DuFour held that principals should have a "loose-tight" leadership style that allows teachers some autonomy in decision making, but protects the school's shared vision and values. In a 2015 opinion essay for Education Week Teacher, DuFour, along with Douglas Reeves, wrote that school leaders must do more than simply provide time for teachers to collaborate. "A professional learning community is not simply a meeting: It is an ongoing process in which educators work collaboratively in recursive cycles of collective inquiry and action research in order to achieve better results for the students they serve," they wrote.
The post below references an Educational Leadership with DuFour from May 2016 and his words at the end are centering, inspiring, and affirming regarding the work we are doing every day with our students.

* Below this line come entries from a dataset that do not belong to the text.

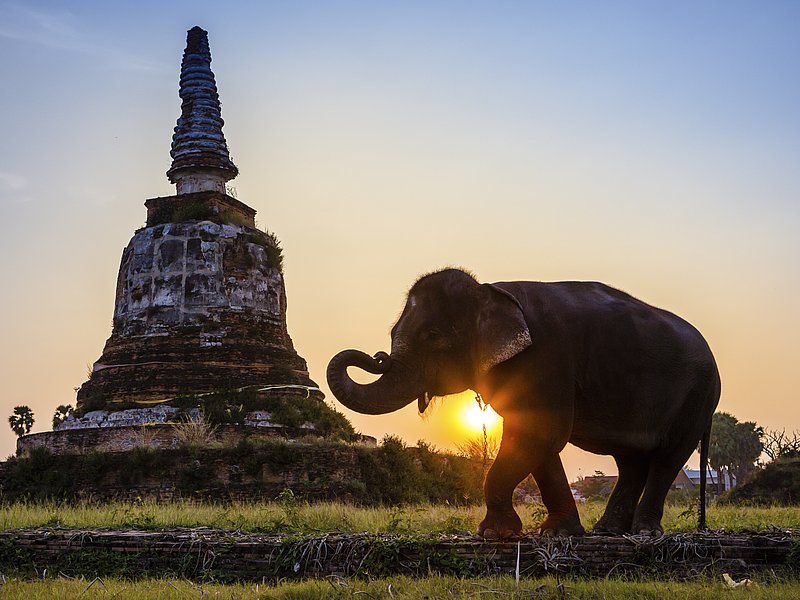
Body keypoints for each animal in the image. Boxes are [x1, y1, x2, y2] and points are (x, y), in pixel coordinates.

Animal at [327, 268, 720, 538]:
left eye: (432, 336)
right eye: (393, 333)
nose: (376, 357)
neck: (489, 291)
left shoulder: (545, 360)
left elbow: (541, 433)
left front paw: (493, 534)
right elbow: (537, 439)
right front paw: (556, 533)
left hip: (697, 397)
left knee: (668, 457)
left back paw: (642, 533)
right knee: (631, 461)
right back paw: (608, 531)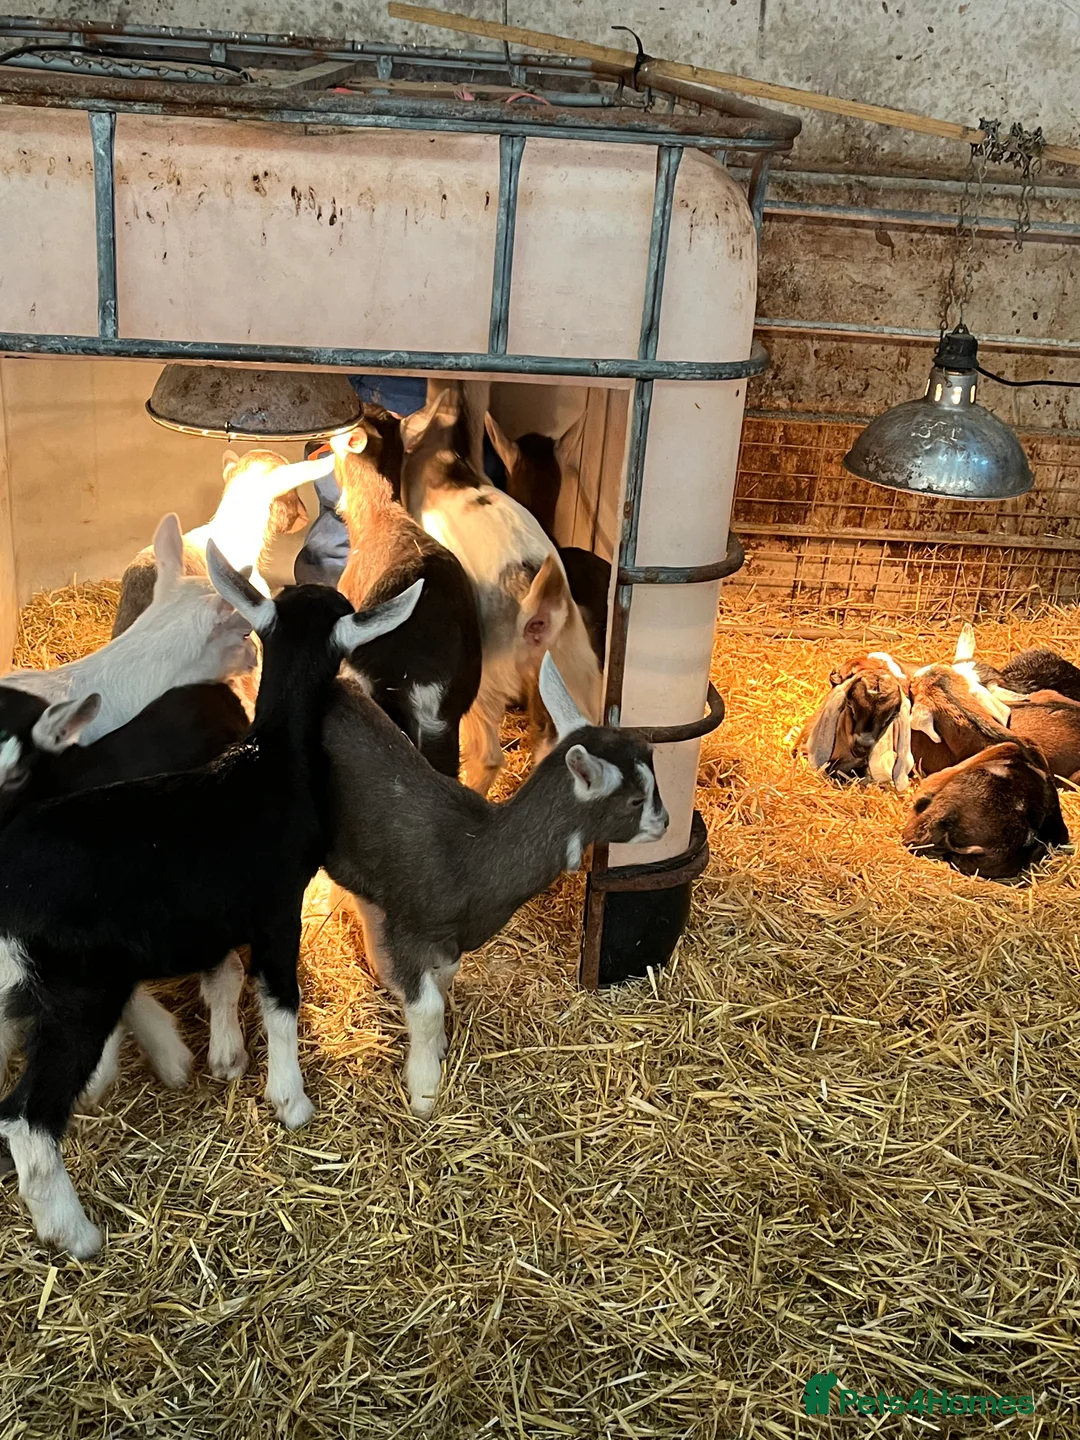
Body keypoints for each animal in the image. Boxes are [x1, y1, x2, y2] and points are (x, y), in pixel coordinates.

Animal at [0, 547, 422, 1257]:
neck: (267, 761)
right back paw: (76, 1234)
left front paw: (225, 1060)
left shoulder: (215, 912)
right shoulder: (276, 908)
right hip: (75, 993)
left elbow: (222, 975)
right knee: (25, 1119)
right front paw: (291, 1100)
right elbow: (278, 998)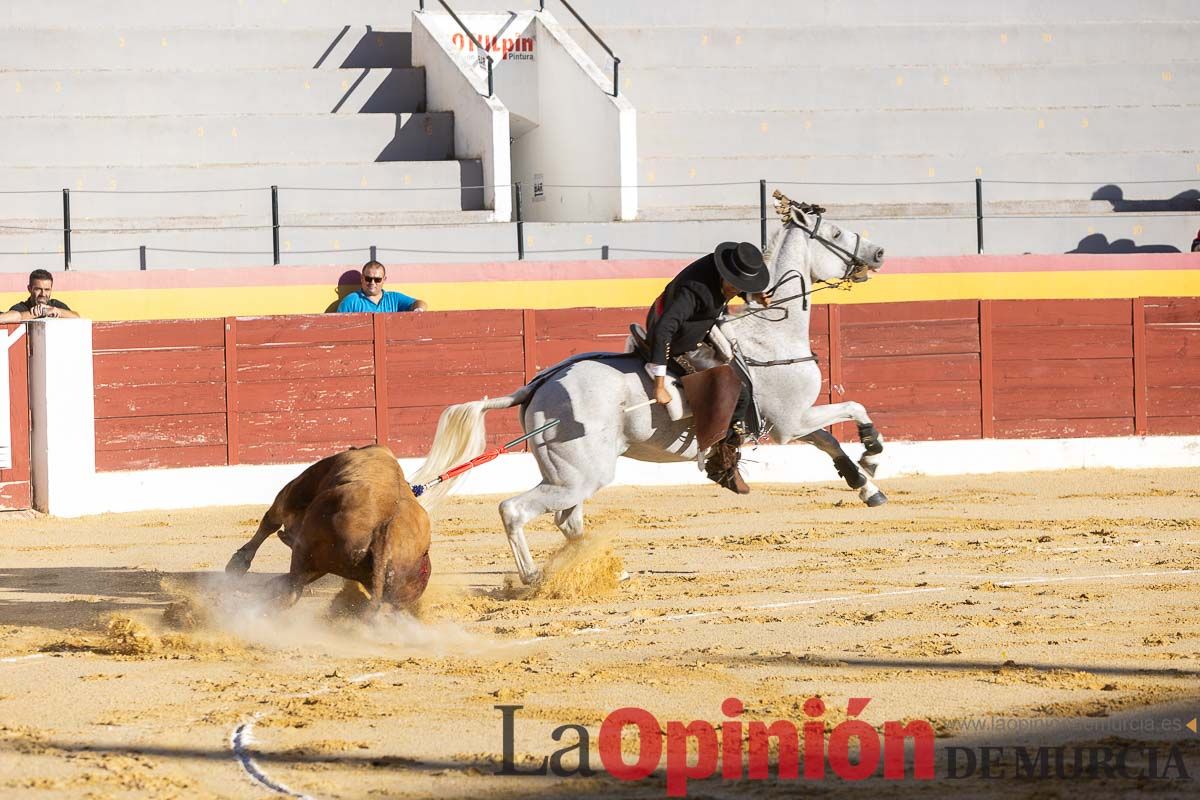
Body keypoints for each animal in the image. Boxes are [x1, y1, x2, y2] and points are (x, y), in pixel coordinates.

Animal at [225, 443, 432, 614]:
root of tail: (383, 532)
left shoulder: (296, 490)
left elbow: (270, 521)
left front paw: (238, 563)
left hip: (307, 547)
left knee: (292, 591)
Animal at [422, 194, 892, 582]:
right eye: (835, 233)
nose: (879, 252)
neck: (772, 335)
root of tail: (540, 386)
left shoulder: (791, 423)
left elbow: (831, 440)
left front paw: (866, 484)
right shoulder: (791, 421)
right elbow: (854, 407)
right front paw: (871, 452)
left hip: (570, 473)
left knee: (566, 521)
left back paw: (604, 569)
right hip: (581, 476)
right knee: (515, 510)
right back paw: (536, 577)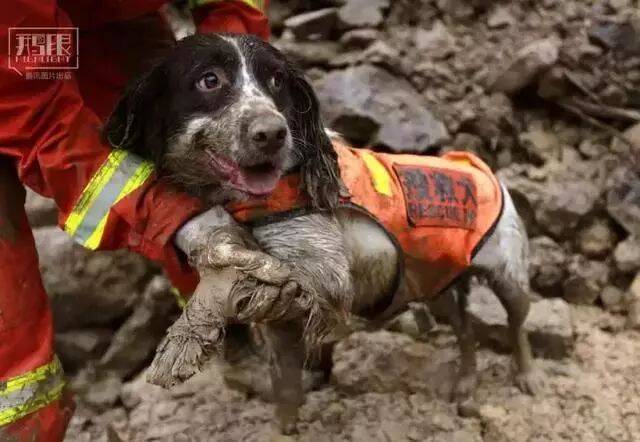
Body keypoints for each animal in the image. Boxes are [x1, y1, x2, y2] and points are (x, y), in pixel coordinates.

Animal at [107, 33, 544, 432]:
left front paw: (186, 334)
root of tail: (478, 165)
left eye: (277, 80)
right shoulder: (279, 321)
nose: (273, 133)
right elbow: (285, 387)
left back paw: (527, 376)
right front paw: (284, 428)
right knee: (466, 330)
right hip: (439, 287)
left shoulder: (325, 275)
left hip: (510, 275)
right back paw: (466, 381)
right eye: (209, 79)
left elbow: (250, 285)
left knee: (517, 325)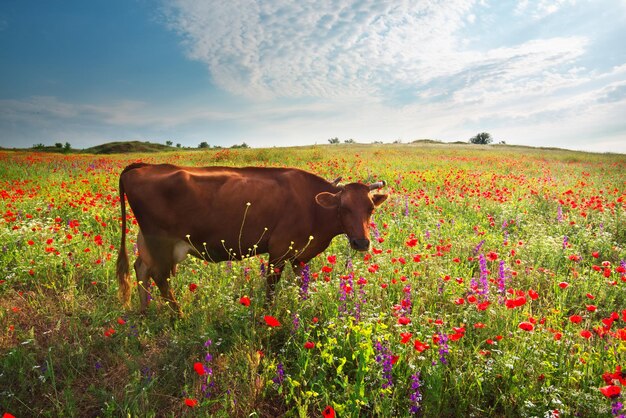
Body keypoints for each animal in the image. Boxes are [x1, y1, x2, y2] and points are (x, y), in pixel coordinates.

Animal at [116, 162, 386, 314]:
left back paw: (144, 311)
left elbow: (302, 284)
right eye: (343, 208)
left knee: (142, 269)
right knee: (160, 277)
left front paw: (303, 307)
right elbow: (271, 288)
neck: (312, 206)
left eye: (371, 208)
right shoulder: (278, 251)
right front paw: (267, 316)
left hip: (149, 241)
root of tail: (144, 166)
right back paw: (177, 315)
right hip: (160, 241)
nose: (362, 242)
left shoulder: (299, 256)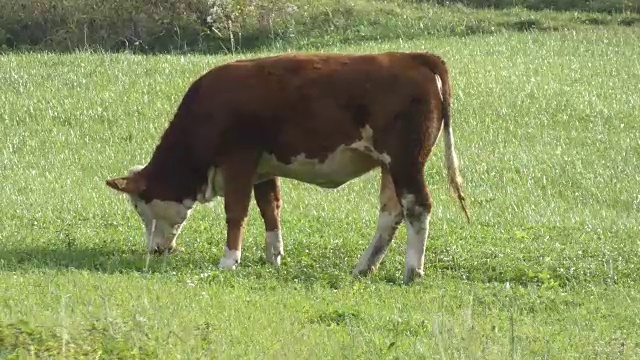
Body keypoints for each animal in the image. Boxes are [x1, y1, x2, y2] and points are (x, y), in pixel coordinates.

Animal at [105, 50, 470, 284]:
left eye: (139, 207)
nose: (154, 251)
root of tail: (413, 56)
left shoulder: (239, 160)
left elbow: (236, 212)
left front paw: (229, 261)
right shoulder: (263, 169)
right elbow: (270, 209)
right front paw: (273, 256)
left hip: (406, 161)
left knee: (417, 207)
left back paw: (412, 271)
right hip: (389, 166)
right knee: (390, 213)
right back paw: (364, 267)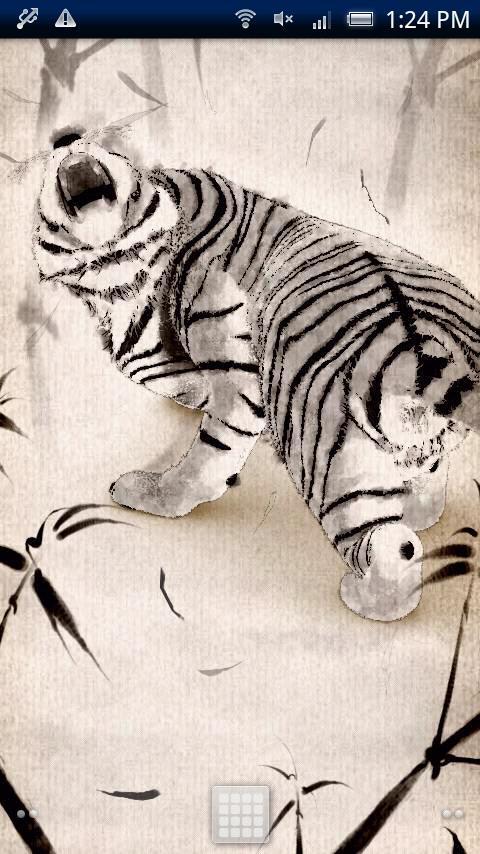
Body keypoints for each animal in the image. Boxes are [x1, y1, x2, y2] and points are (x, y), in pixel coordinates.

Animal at [32, 130, 480, 622]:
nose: (67, 139)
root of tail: (428, 351)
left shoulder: (229, 365)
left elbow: (209, 451)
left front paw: (156, 493)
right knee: (426, 479)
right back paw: (416, 506)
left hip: (325, 465)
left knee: (393, 546)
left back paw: (364, 596)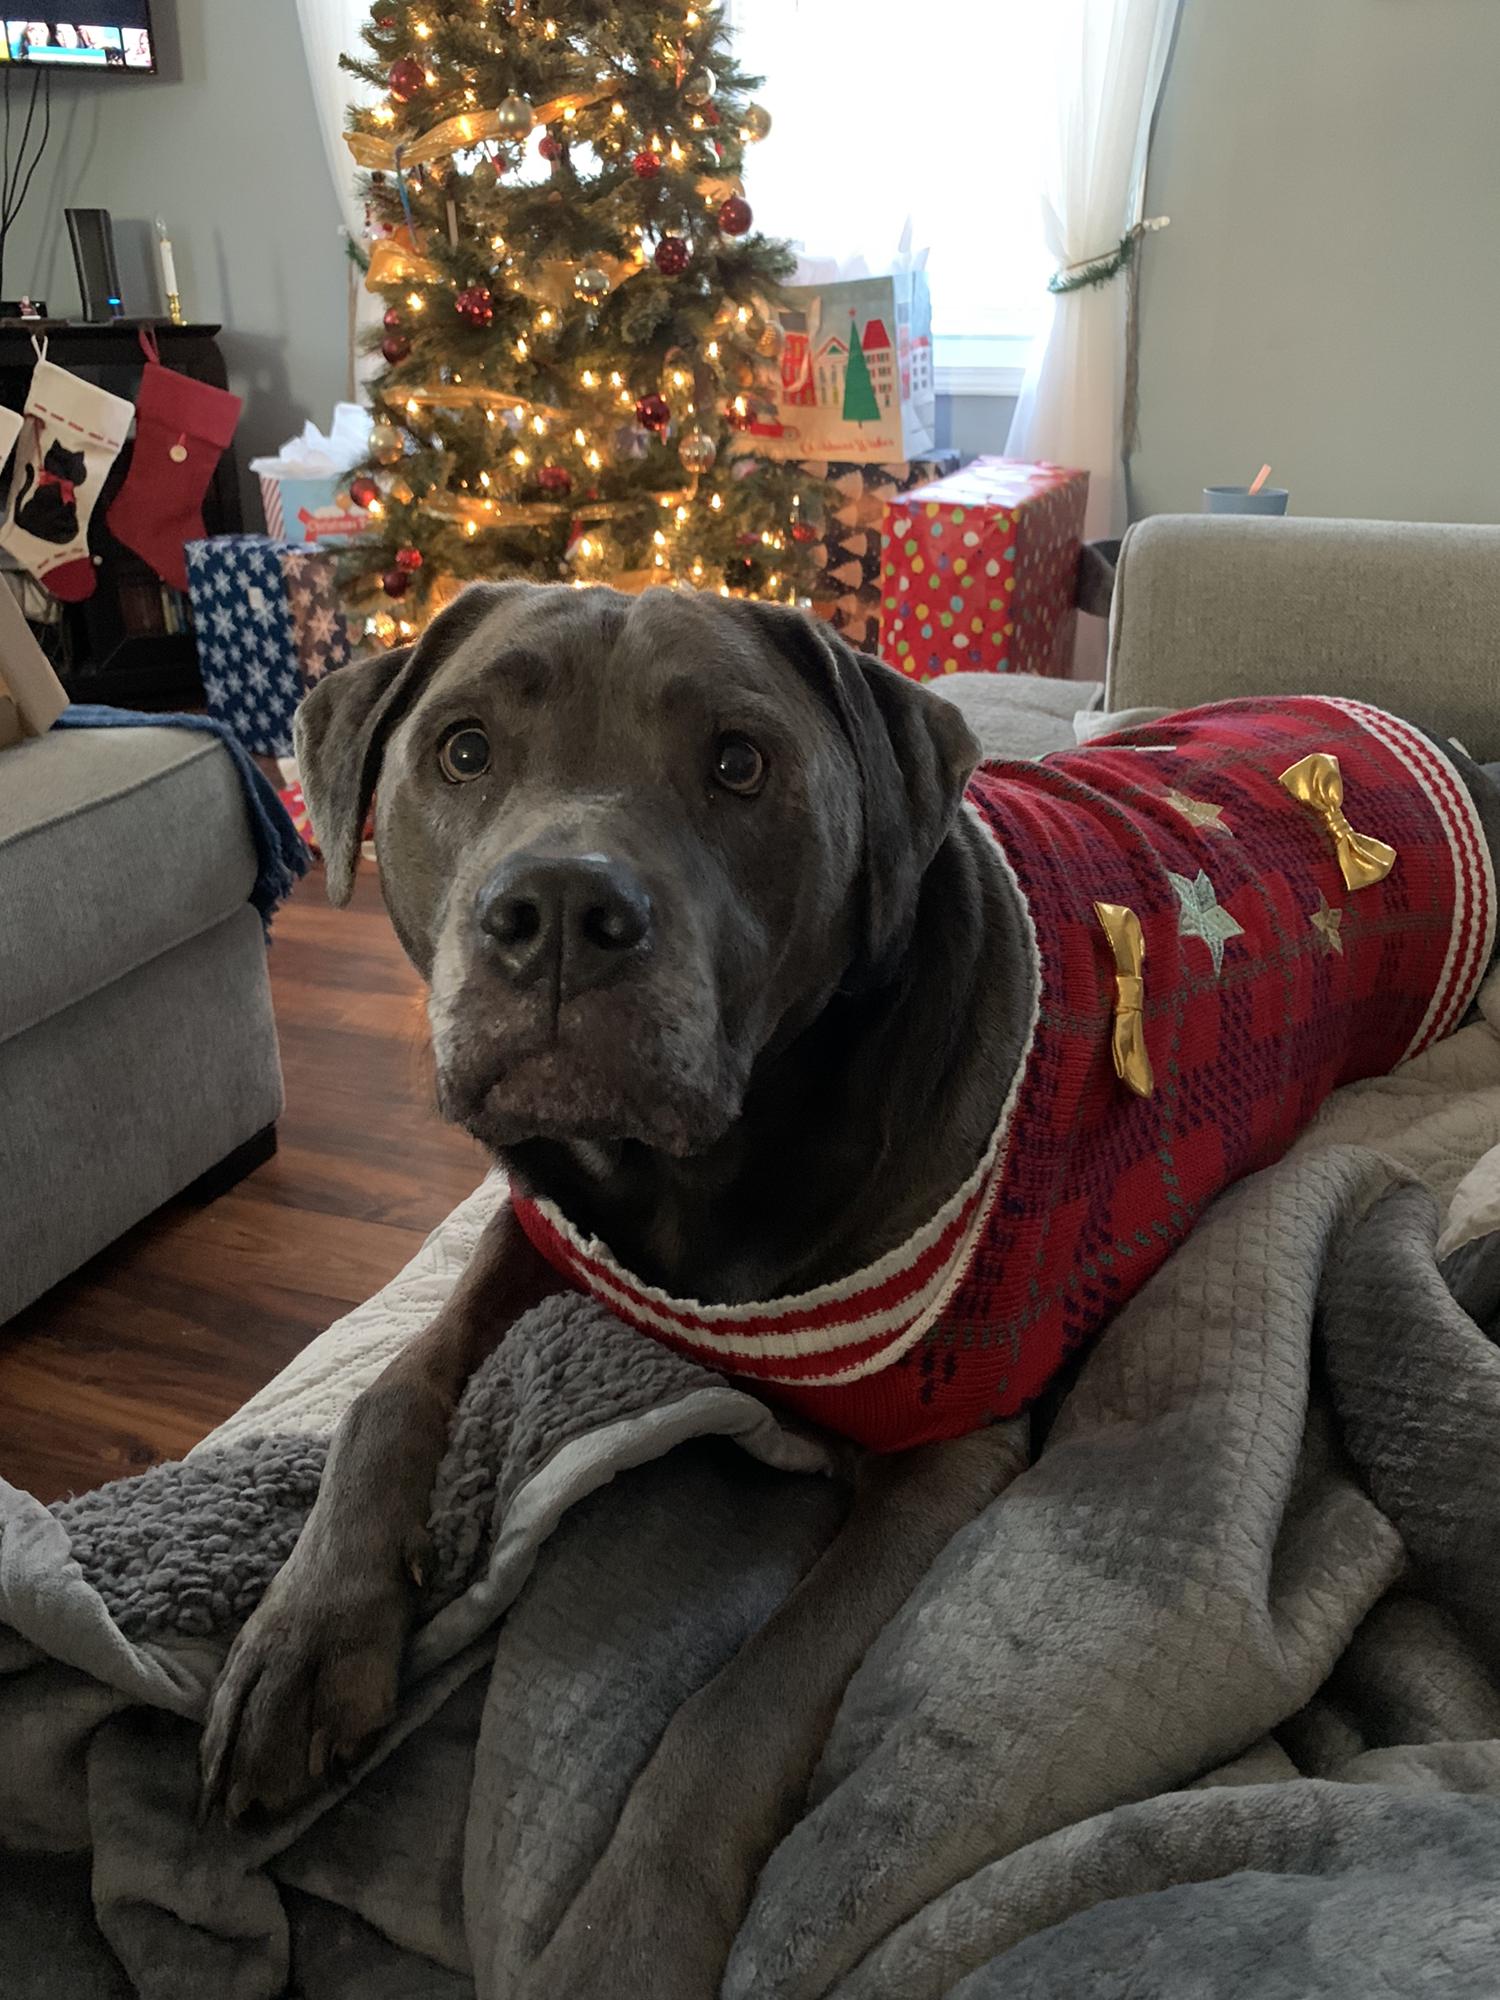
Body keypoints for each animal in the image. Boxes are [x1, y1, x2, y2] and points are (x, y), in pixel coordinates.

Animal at [203, 580, 1500, 1984]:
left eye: (739, 762)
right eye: (463, 749)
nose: (556, 910)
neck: (684, 1184)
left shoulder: (944, 1454)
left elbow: (739, 1706)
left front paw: (624, 1940)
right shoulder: (544, 1229)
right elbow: (389, 1388)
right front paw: (303, 1634)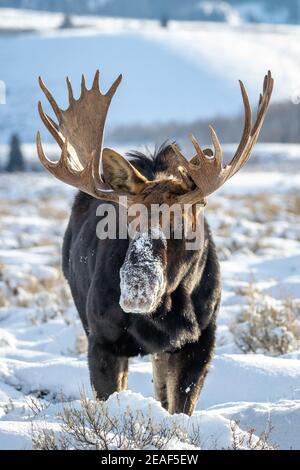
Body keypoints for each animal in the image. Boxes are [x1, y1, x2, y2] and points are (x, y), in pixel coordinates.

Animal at [36, 70, 274, 414]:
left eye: (183, 221)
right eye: (126, 220)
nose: (137, 287)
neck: (167, 312)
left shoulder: (200, 340)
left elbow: (180, 405)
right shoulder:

Remembering Richard DuFour, Leading Voice on Professional Learning Communities
by Naomi Thiers in ASCD In-Service
Most recently, in our May 2016 issue, we interviewed DuFour about his 2015 book In Praise of American Educators, in which he argued U.S. teachers are accomplishing great things yet being scapegoated for problems in education...We will miss Richard DuFour’s example, vision, and voice.
I couldn’t imagine any other profession that would have been more satisfying for me. This was what I was born to do. I look at other professions and wonder, How could you be excited about that every day or passionate about that? So I feel that it’s been my life’s work, and I look at it with a sense of satisfaction and peace. - Rick DuFour
I look forward to the work that lies ahead for all of us.